From Suaeda asphaltica : 7♀ 2♂, Mizpe Yeriho , 1 km E, Rt 1, sea level, 13.ii.2013, G. Danon ; 10♀ 6♂, Mizpe Yeriho , 1 km E, Rt 1, sea level, 7.iv.2013, G. Danon (1♀ 1♂, USNM, 1♀ ZFMK, others SMNHTAU) ; 2♀ 6♂, Mizpe Yeriho , 1 km E, Rt 1, sea level, 16.ii.2014, G. Danon ; 3♀ 1♂, Nabi Musa , 7.iv.2013, G. Danon ; 1♂, 1 exuviae, Mizpe Yeriho , 1 km E, Rt 1, sea level, 1.ii.2017, N. Keidar; 2 exuviae (on same microscope slide), Mizpe Yeriho, 1 km E, Rt. 1, sea level, 14.ii.2017, N. Bonda; 2 exuviae (on same microscope slide) , 1♀ 1♂, Nabi Musa , 14.ii.2017, N. Keidar .

Other material examined: Israel: 1♀ 1♂, Mizpe Yeriho, 1 km E, Rt 1, sea level, 13.ii.2013, G. Danon, ex Suaeda asphaltica .

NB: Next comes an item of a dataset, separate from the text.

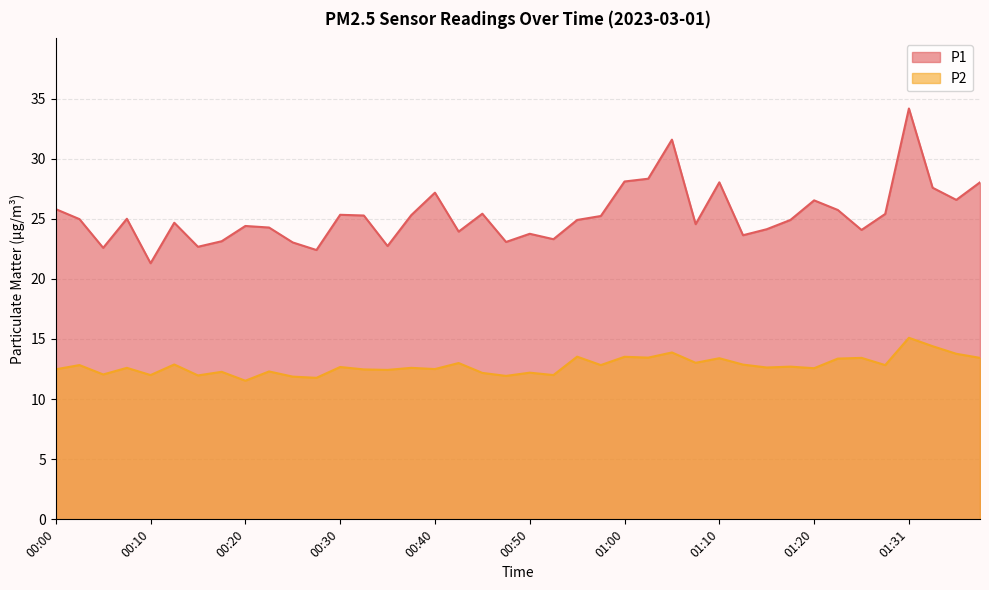

Where does the P1 series first go above 24?

00:00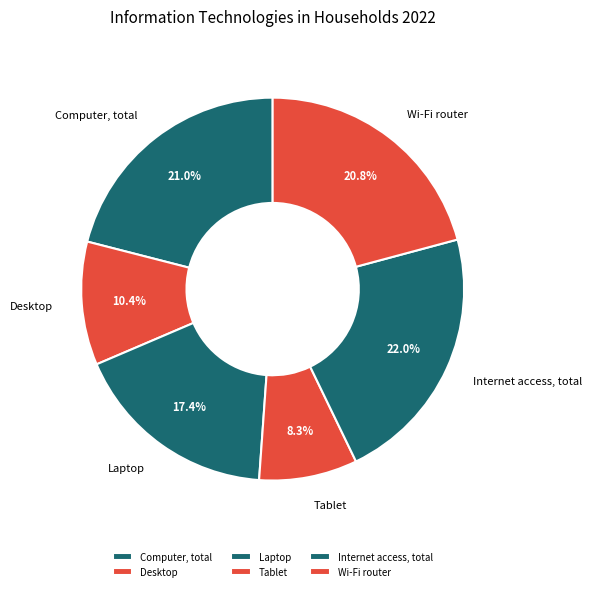

Does any single category account for the majority?

No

Distribution: Currently known only from the northern Dead Sea area (on S. aegyptiaca ) and the Judean Desert (on S. asphaltica ) in Israel. Probably also occurs in Jordan on the same host plants.

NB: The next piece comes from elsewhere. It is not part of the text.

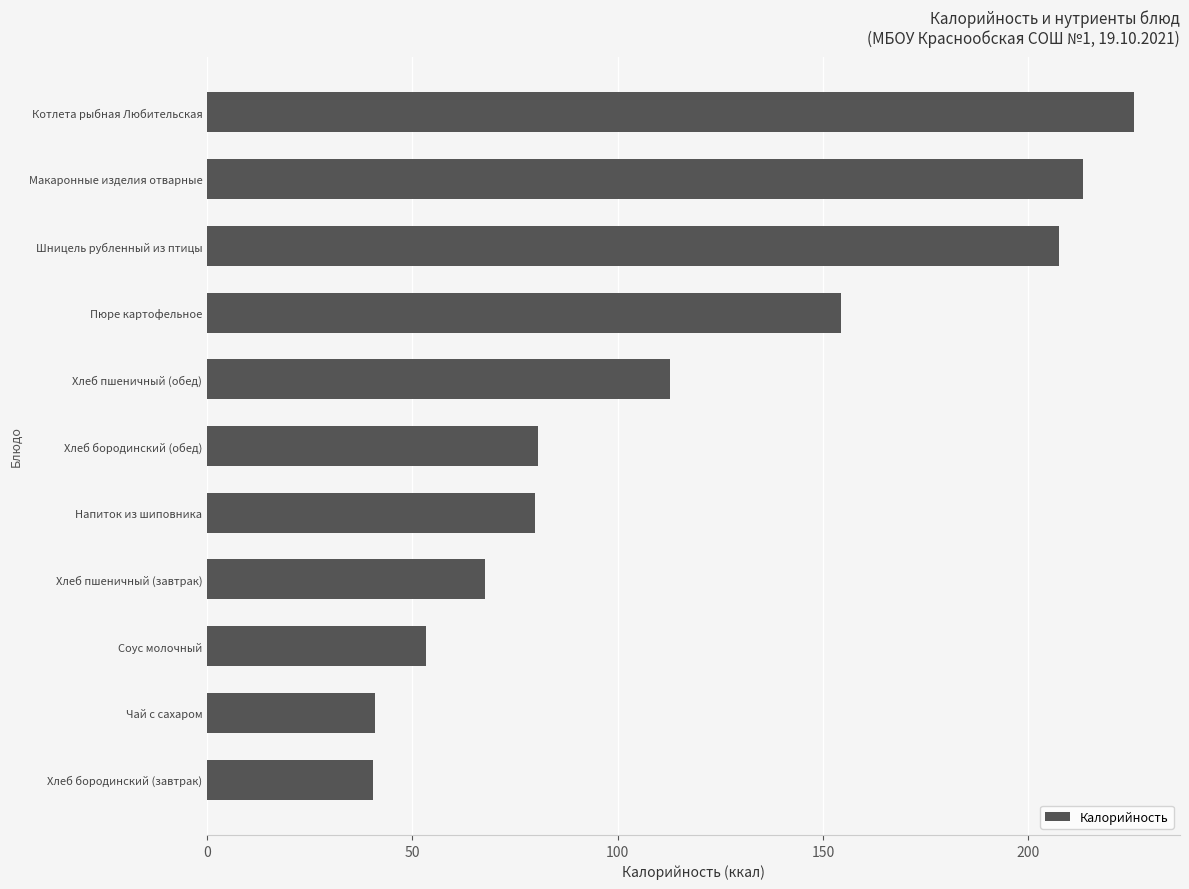

The value at Хлеб пшеничный (завтрак) is 67.6. True or false?

True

Remarks: This species belongs to a morphologically uniform group within Baldratia , in which the female ovipositor has a strong spike at the base of the cercal segment in addition to the aculeus and paired spines on the lateral plate. It differs from other members of this group in Israel ( B. salicorniae Kieffer and B. suaedae Möhn ) by pupal and larval characters. The pupa of A. arida has anterior and posterior facial horns and no facial papillae, whereas in B. salicorniae it does not have a posterior facial horn but bears facial papillae, and in B. suaedae the pupa has a minute posterior facial horn and clearly setose facial papillae, and its adults are much smaller than those of B. arida and B. salicorniae . The arrangement of lateral papillae in the larva is similar in B. arida and B. salicorniae but differs between them and S. suaedae . Other species from Suaeda in this region include Baldratia occulta Dorchin from S. monoica in Israel (Dorchin 2001) and Baldratia karamae Elsayed from S. acuminata in Egypt ( Elsayed et al. 2015). Baldratia occulta differs from B. arida in that its pupa does not have a posterior facial horn and the female ovipositor lacks an additional spine at the base of the aculeus. Baldratia karamae is much smaller than B. arida based on its published description, and is found almost throughout the year ( Elsayed et al. 2015), whereas B. arida was reared only in spring. Molecular data (Dorchin & Dor, unpubl.) confirm that B. arida is distinct from B. suaedae , B. occulta and B. salicorniae . The remaining Baldratia species currently known from Suaeda are B. aelleni Möhn from Suaeda microphylla in Iran, known only from larvae ( Möhn 1969), and B. suaedifolia Fedotova and B. terteriani Mamaev & Mirumian from Central Asia.